WHAT YOU NEED TO DO: Please output each line of the material below as a Markdown table with two columns, Row and Line, numbering the rows and skipping blank lines. Leave the pictures out of the table.

(Transcribed page contents)
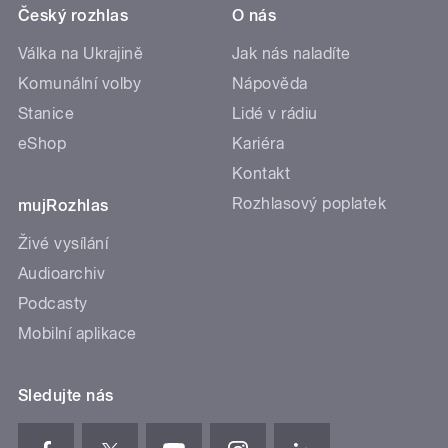
Český rozhlas
O nás
Válka na Ukrajině
Jak nás naladíte
Komunální volby
Nápověda
Stanice
Lidé v rádiu
eShop
Kariéra
Kontakt
Rozhlasový poplatek
mujRozhlas
Živé vysílání
Audioarchiv
Podcasty
Mobilní aplikace
Sledujte nás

RESPONSE TO THIS EXERCISE:
| Row | Line |
|---|---|
| 1 | Český rozhlas |
| 2 | O nás |
| 3 | Válka na Ukrajině |
| 4 | Jak nás naladíte |
| 5 | Komunální volby |
| 6 | Nápověda |
| 7 | Stanice |
| 8 | Lidé v rádiu |
| 9 | eShop |
| 10 | Kariéra |
| 11 | Kontakt |
| 12 | Rozhlasový poplatek |
| 13 | mujRozhlas |
| 14 | Živé vysílání |
| 15 | Audioarchiv |
| 16 | Podcasty |
| 17 | Mobilní aplikace |
| 18 | Sledujte nás |